Pollan's article ably covers a planet's worth of territory that I couldn't possibly hope to summarize -- it took us three days to finish the article -- but let's just say that at the end of it, I felt a flood of emotions. I was melancholy, despondent, feeling not smart enough to make it through the dizzying swath of food studies and sift out what is truth and what is lie like a good conscientious consumer should. Basically like the victim of poisoning who realizes that not only has she been lied to and betrayed, but in the process, also has been stupidized.
The very idea of making dinner filled me with a kind of resigned emptiness, because even though we shop at Golden Produce, one of the nicest greengrocers in the whole city, and get that nice grass fed beef at the semi-reliable Whole Foods, how do I really know just what in the dickens I am eating?
Take our menu for the evening: Braised Beef Short Ribs, with a side of mashed Yukon Golds and a baby arugula salad. Okay, certified organic produce? Check. Fresh local producers? Check. Beef: Niman Ranch, all natural, hormone-free, grass fed, not raised in horrifying conditions, but in a low-stress environment with dignity and respect? Check.
So you might think we're doing okay.

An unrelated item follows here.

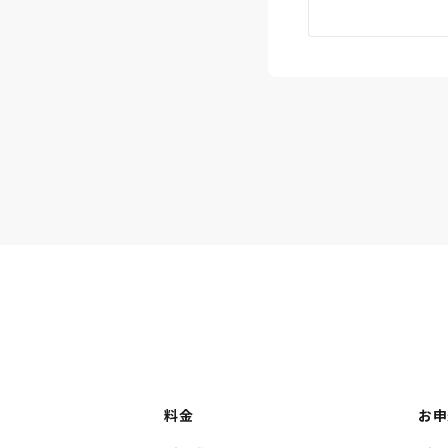
料金
お申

But as I wander the aisles I start to think too much about it all. I'm going to have to use all-purpose flour-- where was it milled? Is the bulk stuff organic? How about the olive oil? It's not locally produced, so how can I be sure nothing weird was added to it in processing? The tomato paste -- it doesn't have corn syrup in it, but what else is in there to enhance flavor? And what do I really know about where that arugula was grown anyway? Was it sprayed with E. coli. ridden water? And don't those carrots look a little too perfectly formed to be all natural? And what about those onions? What if the onions weren't HAPPY while they were growing up? How can I possibly even think about putting unhappy onions in my meal?
Suddenly our Saturday dinner has disintegrated into one of those awful Thanksgivings where Uncle Beef Broth is souring into his autolyzed yeast extract and Auntie Shallot is weeping over her troubled childhood in the fields.
Thanks a lot, Michael Pollan, for ruining my meal.
Thanks to you and the New York Times, I feel hamstrung, I don't even trust Cheerios anymore --I can't even drink the water.
Kitty thinks this is all ridiculous. "What's your problem?" he sniffs, "Just buy lots of French cheese and wine."
Okay, kitty. I'll set aside my hysteria for a moment and get back to loving food.
To assuage my despair, I purchased a slice of Nevat -- a tangy Catalonian goat cheese which is soft and inviting, though never got as runny as I wanted -- and half a round of Chabichou de Poitou--a delightful little Loire Valley goat cylinder with a brainy rippled rind that we love so much, I can't believe I haven't mentioned before. Why did I get only a half Chabichou? I have no idea. I must have been insane. We polished off that unctuous perfectly balanced ripe little gem in about five minutes.
In preparation for Eric's Zin Mania birthday, I also put together a little sampler of classic zin tastes for us to try with some samples of wine: Blackberries, black cherries and dark chocolate. And before you ask, no I have no idea where the fruit and the cacao beans were grown or who grew them, or whether they had happy lives. I merely closed my eyes and threw the petroleum-product plastic containers into my cart made of steel whose smelting process has probably poisoned a lake someplace in China, and proceeded to propagate the horrible unwitting consumerist rape of the environment. Okay, okay. Just let it go...
Cherries and chocolate were the overwhelming winners in Zinfandel notes for Ridge and Paso Robles' maverick Zin Alley. Notes of Fennel and Star Anise interestingly made it into the nose of Zin Alley. I'll let my Omnivore detail the rest on his blog.
He can cover the dessert wine too, a Muscato with which we had with a bit of Montbriac and some slices of Comice pear. Not a recommended wine for blue tinged, creamy Montbriac, but hey, it was worth a try.
I'm going to drink myself into a stupor and have some JOLLY TIME® Healthy Pop® Kettle Corn Microwave Pop Corn.